_Etkinlik Listesi:_
1. Mecaz metnine göre bir babanın oğluna “aslanım” demesinde hangi sanat vardır?
2. Mecaz metninde “Mecaz - Mecâz-ı” ifadesinden başlayıp “yada kavratılması sağlanır.” ifadesine kadar, bu ifade de dahil olmak üzere, olan kısmı aynen kopyalayın.

_Metin Parçası:_
+ + + +
Arama

Mecaz - Mecâz-ı Mürsel Sanatı

Güncelleme: 9 Nisan 2014 Gösterim: 12.472 Cevap: 4
virtuecat - avatarı
virtuecat
Ziyaretçi
10 Aralık 2006       Mesaj #1
virtuecat - avatarı
Ziyaretçi
Mecaz kelimesi sözlükte gelip gidilen, geçilen yol; geçilmesine izin (cevaz) verilen sınır ve gerçeğin zıddı anlamlarındadır. Bir edebî terim olarak ise mecaz, bir kelimenin gerçek anlamlarında kullanılmayıp, benzetme maksadı yada bir şeyle benzetme ilgisinin başka? anlamlarda kullanılmasıdır.
Kelimelerin mecâzî anlamlarında kullanılmaları duygu ve hayali şahlandır, sözün etkisini arttır. Mecaz kullanımı sayesinde bir konunun daha iyi kavranması yada kavratılması sağlanır.
Sponsorlu Bağlantılar
Mecaz, başlı başına bir edebî sanat olmaktan ziyade, teşbîh, istiâre, kinâye, mecâz-ı mürsel vb. gibi değer bazı sanatların ortaya çıkmasına yardımcı olur. Bir diğer ifadeyle bu tür sanatlarda mecâzî anlamda kullanılmış bir kelime olacağından burada ağırlıklı olarak vurgulanan, tespit edilen sanata ilaveten mecaz sanatı da vardır. Bir babanın oğluna “aslanım” demesinde istiâre sanatı vardır. Zira iki unsur arasında bir benzetme ilgisi (ilişkisi) ve maksadı vardır ve bu unsurlardan sadece biri mevcuttur. Ayrıca mevcut olan unsur (aslan-kendisine benzetilen) mecâzî anlamda kullanılmıştır, geçek anlamda kullanılmalarına imkân yoktur. Burada mecâzî anlamda kullanılan “aslan” kelimesi ile yerine kullanıldığı “oğul” arasında bir benzetme ilgisi ve maksadı vardır. Eğer bir kelime mecâzî anlamda kullanılmış ve bu kullanımda yerine kullanıldığı kelime ile arasında bir benzetme, benzerlik ilgisi, ilişkisi yada maksadı varsa orada gerçek mecaz sanatı var demektir. Bu tip mecazlar sadece mecaz diye de anılırlar ve mecaz-ı mürselden farklıdırlar.
+ + + +
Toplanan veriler
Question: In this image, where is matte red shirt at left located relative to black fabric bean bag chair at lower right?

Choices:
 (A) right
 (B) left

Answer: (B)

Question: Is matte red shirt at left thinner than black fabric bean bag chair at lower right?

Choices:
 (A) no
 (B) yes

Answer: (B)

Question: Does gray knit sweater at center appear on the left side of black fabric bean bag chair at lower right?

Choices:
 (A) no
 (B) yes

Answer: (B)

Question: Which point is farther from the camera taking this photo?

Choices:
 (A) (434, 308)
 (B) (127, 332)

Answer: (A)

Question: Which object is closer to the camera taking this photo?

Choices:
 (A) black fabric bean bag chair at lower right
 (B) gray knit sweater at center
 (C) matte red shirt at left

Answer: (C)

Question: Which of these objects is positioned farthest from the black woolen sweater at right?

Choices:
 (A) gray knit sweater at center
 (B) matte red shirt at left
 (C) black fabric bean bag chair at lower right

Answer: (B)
+ + + +
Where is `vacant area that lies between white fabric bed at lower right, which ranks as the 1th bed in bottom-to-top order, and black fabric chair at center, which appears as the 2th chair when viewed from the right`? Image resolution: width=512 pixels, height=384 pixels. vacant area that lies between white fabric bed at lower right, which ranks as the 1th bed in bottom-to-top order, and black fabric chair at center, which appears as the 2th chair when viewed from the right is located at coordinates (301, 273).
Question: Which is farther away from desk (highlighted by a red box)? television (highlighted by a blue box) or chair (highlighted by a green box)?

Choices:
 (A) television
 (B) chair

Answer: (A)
+ + + +
_Yazılı Cevaplarınız:_
1. İstiâre sanatı vardır.

2.
Mecaz - Mecâz-ı Mürsel Sanatı

Güncelleme: 9 Nisan 2014 Gösterim: 12.472 Cevap: 4
virtuecat - avatarı
virtuecat
Ziyaretçi
10 Aralık 2006       Mesaj #1
virtuecat - avatarı
Ziyaretçi
Mecaz kelimesi sözlükte gelip gidilen, geçilen yol; geçilmesine izin (cevaz) verilen sınır ve gerçeğin zıddı anlamlarındadır. Bir edebî terim olarak ise mecaz, bir kelimenin gerçek anlamlarında kullanılmayıp, benzetme maksadı yada bir şeyle benzetme ilgisinin başka? anlamlarda kullanılmasıdır.
Kelimelerin mecâzî anlamlarında kullanılmaları duygu ve hayali şahlandır, sözün etkisini arttır. Mecaz kullanımı sayesinde bir konunun daha iyi kavranması yada kavratılması sağlanır.